Common names bacterial blight of bean
grease spot of bean
Causal agents Pseudomonas syringae pv. phaseolicola
Hosts bean
EPPO code PSDMPH

Halo blight of bean is a bacterial disease caused by Pseudomonas syringae pv. phaseolicola. Halo blight’s pathogen is a gram-negative, aerobic, polar-flagellated and non-spore forming bacteria.This bacterial disease was first discovered in the early 1920s, and rapidly became the major disease of beans throughout the world. The disease favors the places where temperatures are moderate and plentiful inoculum is available.

Common beans in moderate temperature regions are victims of halo blights. Main hosts are lima beans, red kidney bean, cranberry yellow eye field beans, snap beans, scarlet runner, kudzu vine and common P.vulgaris. Halo blight is affected by environment factors and enter through plant injuries or natural openings. The development of the Halo blight is highly favored by cool temperature (such as 20–23°C), unlike other common bacterial blights. In warm temperatures (over 24 °C), the production of phaseolotoxin decreases and symptoms become less obvious. Phaseolotoxin is a toxin produced by Halo blight pathogen which causes systemic chlorosis. Halo blight causes small water-soaked spots on leaves. These spot progressively turn dark brown and are surrounded by a wide greenish yellow halo. The necrotic spots remain small unlike that of common blight. Similar to foliage symptoms, halo blights causes water-soaked spots on vegetative pods. It also causes streaks along pod sutures. If lesions becomes severe on the pods, it may penetrate the pod walls or expand into the pod sutures which causes the seed to be wrinkled and discolored (yellow patches on the seed coat). Systemic infections are not common, but occur more favorably in some dry bean varieties. If the disease develops a systemic infection, it will cause curling, yellowing and death of young leaflets.

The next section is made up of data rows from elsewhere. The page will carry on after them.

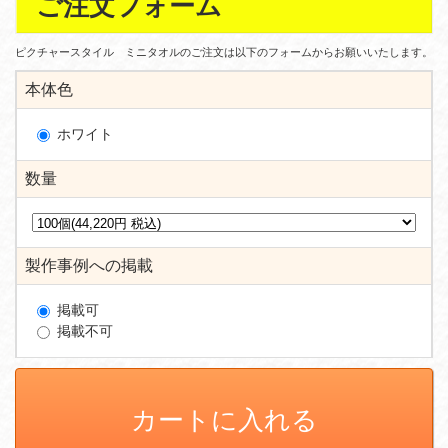
ご注文フォーム
ピクチャースタイル ミニタオルのご注文は以下のフォームからお願いいたします。
本体色
ホワイト
数量
製作事例への掲載
掲載可
掲載不可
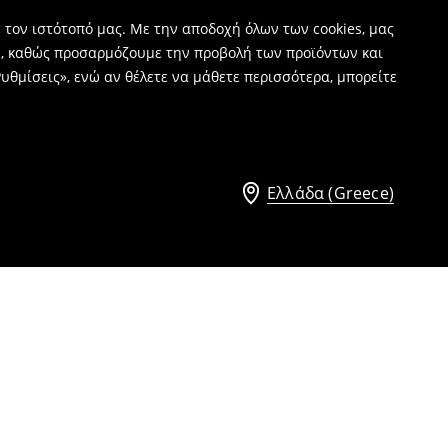
 τον ιστότοπό μας. Με την αποδοχή όλων των cookies, μας
ν, καθώς προσαρμόζουμε την προβολή των προϊόντων και
υθμίσεις», ενώ αν θέλετε να μάθετε περισσότερα, μπορείτε
Ελλάδα (Greece)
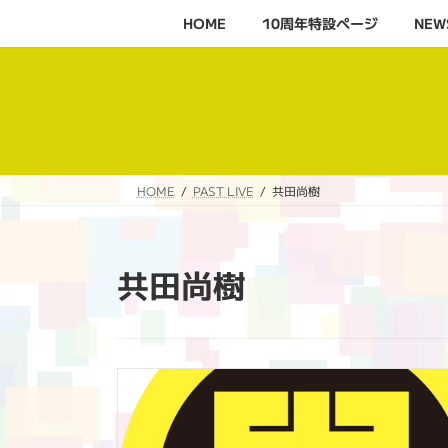
コ
ナ
HOME
10周年特設ページ‬
NEW
ン
ビ
テ
ゲ
ン
ー
ツ
シ
へ
ョ
ス
ン
キ
に
HOME
PAST LIVE
共田尚樹
ッ
移
プ
動
共田尚樹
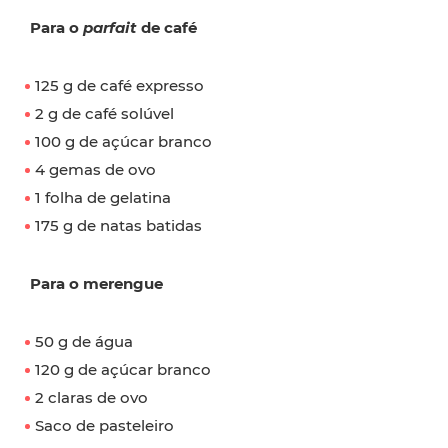
Para o
parfait
de café
125 g de café expresso
2 g de café solúvel
100 g de açúcar branco
4 gemas de ovo
1 folha de gelatina
175 g de natas batidas
Para o merengue
50 g de água
120 g de açúcar branco
2 claras de ovo
Saco de pasteleiro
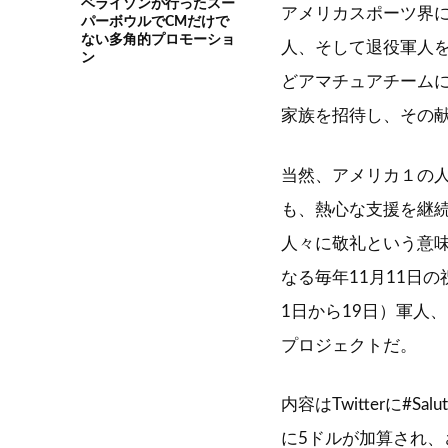
ベライゾンが行ったスー
アメリカスポーツ界
パーボウルでCMだけで
ない多角的プロモーショ
人、そして退役軍人
ン
どアマチュアチーム
家族を招待し、その
当然、アメリカ１の人
も、熱心な支援を継
人々に敬礼という意味の“S
なる毎年11月11日
1日から19日）軍人
プロジェクトだ。
内容はTwitterに#S
に5ドルが加算され、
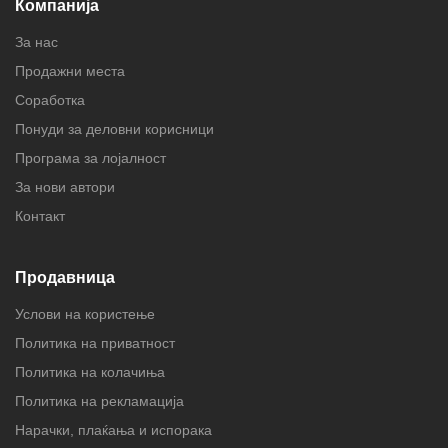
Компанија
За нас
Продажни места
Соработка
Понуди за деловни корисници
Програма за лојалност
За нови автори
Контакт
Продавница
Услови на користење
Политика на приватност
Политика на колачиња
Политика на рекламација
Нарачки, плаќања и испорака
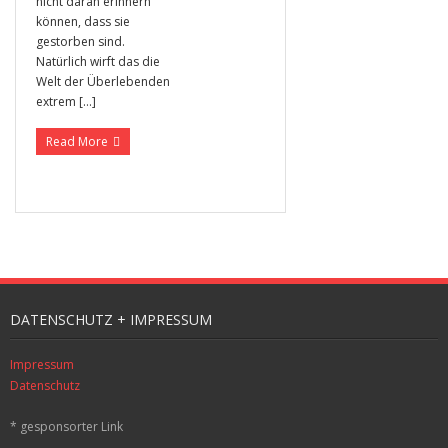
nicht daran erinnern
können, dass sie
gestorben sind.
Natürlich wirft das die
Welt der Überlebenden
extrem […]
Read More
DATENSCHUTZ + IMPRESSUM
Impressum
Datenschutz
* gesponsorter Link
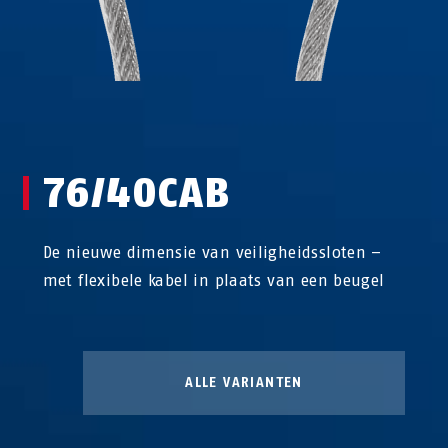
76/40CAB
De nieuwe dimensie van veiligheidssloten –
met flexibele kabel in plaats van een beugel
ALLE VARIANTEN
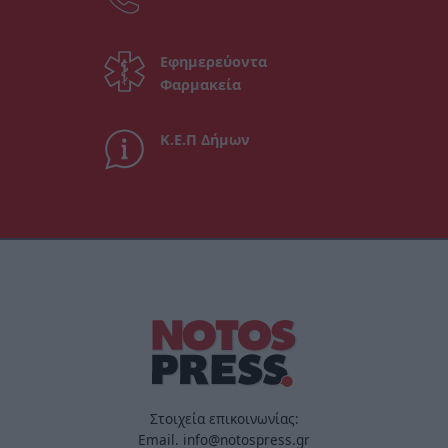
Εφημερεύοντα
Φαρμακεία
Κ.Ε.Π Δήμων
Στοιχεία επικοινωνίας:
Email. info@notospress.gr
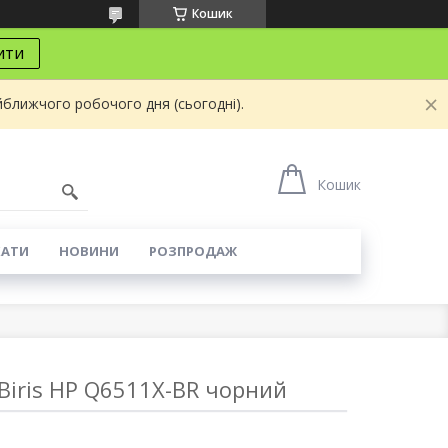
Кошик
ити
йближчого робочого дня (сьогодні).
8
Кошик
КАТИ
НОВИНИ
РОЗПРОДАЖ
Biris HP Q6511X-BR чорний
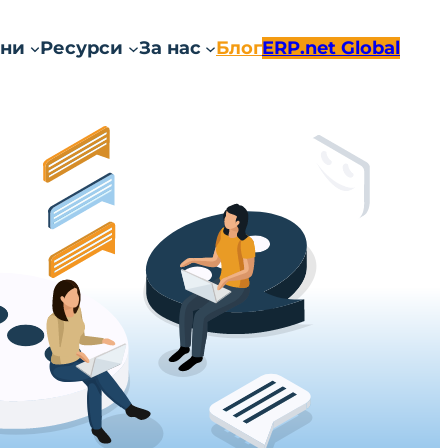
ни
Ресурси
За нас
Блог
ERP.net Global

The seed is a source of inoculum and pathogen survives in seeds from the previous year. The pathogen of halo blight can overwinter in previously infected bean debris, contaminated seeds, weed hosts or volunteer beans. Halo blight can be dispersed by contact between wet leaves, rainfall, irrigation or people and animals moving through infested fields. The Pathogen can enter in either plant injuries or the natural openings in plants such as stomata and hydathodes during periods of high humidity or when the foliage is wet. Then the pathogen survives from defense mechanisms in intracellular spaces and obtain nutrients from the host. After 6–10 days of infection, bacteria oozes from lesions which causes secondary infections.

Toxin phaseolotoxin is produced, which acts as an irreversible inhibitor of ornithine carbamyltransferase (OTC), an essential enzyme involved in the conversion from ornithine to arginine, an amino acid which is utilized in the biosynthesis of proteins in plants. With presence of 30 pmol phaseolotoxin, it is able to reduce OCT activity to less than 20% of the one of unaffected OCT within, leading to arginine starvation and subsequently prohibiting protein synthesis. As a result, disease symptoms appear within 2 days, where chlorotic lesions appear as yellow halos surrounding black necrotic spots on the infected plants.